▸ **Task to carry out**: Turn the lines into a Markdown table with the columns "No." and "Line", numbering each row and leaving out blank lines. Begin at the line that contains "name author: Triana" and stop after the line that contains "scientific name: Monnina phillyreoides", including only those lines.
** begin Record set **
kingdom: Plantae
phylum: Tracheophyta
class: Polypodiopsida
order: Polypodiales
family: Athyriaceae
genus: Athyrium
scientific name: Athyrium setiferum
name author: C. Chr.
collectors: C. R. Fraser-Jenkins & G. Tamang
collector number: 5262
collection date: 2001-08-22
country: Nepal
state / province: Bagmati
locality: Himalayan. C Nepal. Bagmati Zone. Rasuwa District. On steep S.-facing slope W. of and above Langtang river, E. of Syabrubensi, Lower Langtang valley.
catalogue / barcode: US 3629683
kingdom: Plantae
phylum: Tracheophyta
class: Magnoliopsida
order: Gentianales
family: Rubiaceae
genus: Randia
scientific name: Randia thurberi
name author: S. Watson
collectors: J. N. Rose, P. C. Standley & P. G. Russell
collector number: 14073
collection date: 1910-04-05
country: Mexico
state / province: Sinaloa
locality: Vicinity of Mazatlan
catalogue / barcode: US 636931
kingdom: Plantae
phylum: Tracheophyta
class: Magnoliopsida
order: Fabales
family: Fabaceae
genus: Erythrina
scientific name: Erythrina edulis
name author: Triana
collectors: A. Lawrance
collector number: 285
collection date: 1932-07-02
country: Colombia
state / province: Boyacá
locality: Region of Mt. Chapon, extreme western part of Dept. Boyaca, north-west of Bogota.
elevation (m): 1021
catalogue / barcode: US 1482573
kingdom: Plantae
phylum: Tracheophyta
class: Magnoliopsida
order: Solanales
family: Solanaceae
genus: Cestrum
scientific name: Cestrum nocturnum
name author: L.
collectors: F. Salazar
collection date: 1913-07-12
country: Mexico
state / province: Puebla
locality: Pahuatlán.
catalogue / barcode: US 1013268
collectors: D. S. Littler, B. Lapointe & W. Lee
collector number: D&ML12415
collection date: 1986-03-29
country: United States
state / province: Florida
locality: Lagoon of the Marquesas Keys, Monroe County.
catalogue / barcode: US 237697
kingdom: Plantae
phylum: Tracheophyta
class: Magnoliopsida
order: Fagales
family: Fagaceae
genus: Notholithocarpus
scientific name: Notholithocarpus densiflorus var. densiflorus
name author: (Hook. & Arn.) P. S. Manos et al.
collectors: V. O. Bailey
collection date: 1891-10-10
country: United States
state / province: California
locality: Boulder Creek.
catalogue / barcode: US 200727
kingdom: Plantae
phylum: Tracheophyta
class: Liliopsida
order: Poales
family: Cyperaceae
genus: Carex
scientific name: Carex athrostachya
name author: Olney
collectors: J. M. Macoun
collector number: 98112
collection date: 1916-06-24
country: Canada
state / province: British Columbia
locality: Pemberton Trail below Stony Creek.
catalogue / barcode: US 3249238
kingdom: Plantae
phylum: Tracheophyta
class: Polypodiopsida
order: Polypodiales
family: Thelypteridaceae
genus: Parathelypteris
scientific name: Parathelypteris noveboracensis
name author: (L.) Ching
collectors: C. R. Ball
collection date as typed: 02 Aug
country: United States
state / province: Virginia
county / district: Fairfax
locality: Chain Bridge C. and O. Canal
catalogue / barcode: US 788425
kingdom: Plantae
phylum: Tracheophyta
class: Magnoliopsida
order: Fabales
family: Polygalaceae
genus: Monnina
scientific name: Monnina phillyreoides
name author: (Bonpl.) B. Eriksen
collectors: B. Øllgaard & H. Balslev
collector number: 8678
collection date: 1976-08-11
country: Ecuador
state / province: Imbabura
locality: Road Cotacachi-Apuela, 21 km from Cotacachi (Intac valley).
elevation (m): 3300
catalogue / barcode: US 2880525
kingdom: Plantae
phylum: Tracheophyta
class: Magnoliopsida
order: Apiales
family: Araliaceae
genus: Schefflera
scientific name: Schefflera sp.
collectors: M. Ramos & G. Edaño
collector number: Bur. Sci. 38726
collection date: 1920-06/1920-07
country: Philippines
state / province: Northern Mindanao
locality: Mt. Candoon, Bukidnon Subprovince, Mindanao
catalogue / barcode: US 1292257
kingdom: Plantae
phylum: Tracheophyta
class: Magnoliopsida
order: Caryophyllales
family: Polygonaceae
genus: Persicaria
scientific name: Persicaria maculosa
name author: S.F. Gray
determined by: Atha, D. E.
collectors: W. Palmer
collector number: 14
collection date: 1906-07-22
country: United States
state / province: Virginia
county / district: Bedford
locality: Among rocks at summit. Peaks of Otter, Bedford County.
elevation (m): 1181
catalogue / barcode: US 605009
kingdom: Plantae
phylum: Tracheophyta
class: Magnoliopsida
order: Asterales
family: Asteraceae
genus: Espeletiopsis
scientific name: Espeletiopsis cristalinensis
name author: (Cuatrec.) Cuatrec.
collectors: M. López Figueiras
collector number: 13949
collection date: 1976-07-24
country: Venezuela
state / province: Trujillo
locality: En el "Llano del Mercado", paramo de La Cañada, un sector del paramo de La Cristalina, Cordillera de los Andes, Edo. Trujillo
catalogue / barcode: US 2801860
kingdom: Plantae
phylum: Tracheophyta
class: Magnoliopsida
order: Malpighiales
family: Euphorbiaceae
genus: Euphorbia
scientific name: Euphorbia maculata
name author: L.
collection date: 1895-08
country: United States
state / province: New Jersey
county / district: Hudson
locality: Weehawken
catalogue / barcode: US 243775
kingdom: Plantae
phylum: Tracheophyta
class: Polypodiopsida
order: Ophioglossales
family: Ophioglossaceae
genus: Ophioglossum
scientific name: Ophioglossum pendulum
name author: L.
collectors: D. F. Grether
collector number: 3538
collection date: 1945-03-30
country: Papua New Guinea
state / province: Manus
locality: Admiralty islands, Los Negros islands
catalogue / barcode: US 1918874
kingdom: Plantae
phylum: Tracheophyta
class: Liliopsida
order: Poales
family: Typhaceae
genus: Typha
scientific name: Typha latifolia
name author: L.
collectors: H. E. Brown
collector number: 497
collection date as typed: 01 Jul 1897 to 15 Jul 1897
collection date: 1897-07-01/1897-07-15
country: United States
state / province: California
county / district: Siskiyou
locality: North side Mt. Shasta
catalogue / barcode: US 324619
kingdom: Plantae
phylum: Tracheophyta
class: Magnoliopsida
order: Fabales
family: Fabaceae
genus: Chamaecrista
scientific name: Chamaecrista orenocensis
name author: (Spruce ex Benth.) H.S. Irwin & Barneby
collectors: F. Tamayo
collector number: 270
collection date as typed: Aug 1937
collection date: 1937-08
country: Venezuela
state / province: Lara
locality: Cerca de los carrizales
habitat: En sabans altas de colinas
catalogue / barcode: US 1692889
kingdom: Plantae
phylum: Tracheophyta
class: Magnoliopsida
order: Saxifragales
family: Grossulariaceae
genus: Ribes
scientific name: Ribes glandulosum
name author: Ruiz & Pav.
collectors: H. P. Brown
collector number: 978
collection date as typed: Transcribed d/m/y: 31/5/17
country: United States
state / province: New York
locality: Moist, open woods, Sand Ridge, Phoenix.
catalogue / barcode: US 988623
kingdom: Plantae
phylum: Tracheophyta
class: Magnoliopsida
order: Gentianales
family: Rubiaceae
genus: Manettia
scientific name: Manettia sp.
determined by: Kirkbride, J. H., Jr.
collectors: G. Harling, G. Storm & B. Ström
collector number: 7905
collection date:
** end Record set **
▸ **Answer to this exercise**:
| No. | Line |
|---|---|
| 1 | name author: Triana |
| 2 | collectors: A. Lawrance |
| 3 | collector number: 285 |
| 4 | collection date: 1932-07-02 |
| 5 | country: Colombia |
| 6 | state / province: Boyacá |
| 7 | locality: Region of Mt. Chapon, extreme western part of Dept. Boyaca, north-west of Bogota. |
| 8 | elevation (m): 1021 |
| 9 | catalogue / barcode: US 1482573 |
| 10 | kingdom: Plantae |
| 11 | phylum: Tracheophyta |
| 12 | class: Magnoliopsida |
| 13 | order: Solanales |
| 14 | family: Solanaceae |
| 15 | genus: Cestrum |
| 16 | scientific name: Cestrum nocturnum |
| 17 | name author: L. |
| 18 | collectors: F. Salazar |
| 19 | collection date: 1913-07-12 |
| 20 | country: Mexico |
| 21 | state / province: Puebla |
| 22 | locality: Pahuatlán. |
| 23 | catalogue / barcode: US 1013268 |
| 24 | collectors: D. S. Littler, B. Lapointe & W. Lee |
| 25 | collector number: D&ML12415 |
| 26 | collection date: 1986-03-29 |
| 27 | country: United States |
| 28 | state / province: Florida |
| 29 | locality: Lagoon of the Marquesas Keys, Monroe County. |
| 30 | catalogue / barcode: US 237697 |
| 31 | kingdom: Plantae |
| 32 | phylum: Tracheophyta |
| 33 | class: Magnoliopsida |
| 34 | order: Fagales |
| 35 | family: Fagaceae |
| 36 | genus: Notholithocarpus |
| 37 | scientific name: Notholithocarpus densiflorus var. densiflorus |
| 38 | name author: (Hook. & Arn.) P. S. Manos et al. |
| 39 | collectors: V. O. Bailey |
| 40 | collection date: 1891-10-10 |
| 41 | country: United States |
| 42 | state / province: California |
| 43 | locality: Boulder Creek. |
| 44 | catalogue / barcode: US 200727 |
| 45 | kingdom: Plantae |
| 46 | phylum: Tracheophyta |
| 47 | class: Liliopsida |
| 48 | order: Poales |
| 49 | family: Cyperaceae |
| 50 | genus: Carex |
| 51 | scientific name: Carex athrostachya |
| 52 | name author: Olney |
| 53 | collectors: J. M. Macoun |
| 54 | collector number: 98112 |
| 55 | collection date: 1916-06-24 |
| 56 | country: Canada |
| 57 | state / province: British Columbia |
| 58 | locality: Pemberton Trail below Stony Creek. |
| 59 | catalogue / barcode: US 3249238 |
| 60 | kingdom: Plantae |
| 61 | phylum: Tracheophyta |
| 62 | class: Polypodiopsida |
| 63 | order: Polypodiales |
| 64 | family: Thelypteridaceae |
| 65 | genus: Parathelypteris |
| 66 | scientific name: Parathelypteris noveboracensis |
| 67 | name author: (L.) Ching |
| 68 | collectors: C. R. Ball |
| 69 | collection date as typed: 02 Aug |
| 70 | country: United States |
| 71 | state / province: Virginia |
| 72 | county / district: Fairfax |
| 73 | locality: Chain Bridge C. and O. Canal |
| 74 | catalogue / barcode: US 788425 |
| 75 | kingdom: Plantae |
| 76 | phylum: Tracheophyta |
| 77 | class: Magnoliopsida |
| 78 | order: Fabales |
| 79 | family: Polygalaceae |
| 80 | genus: Monnina |
| 81 | scientific name: Monnina phillyreoides |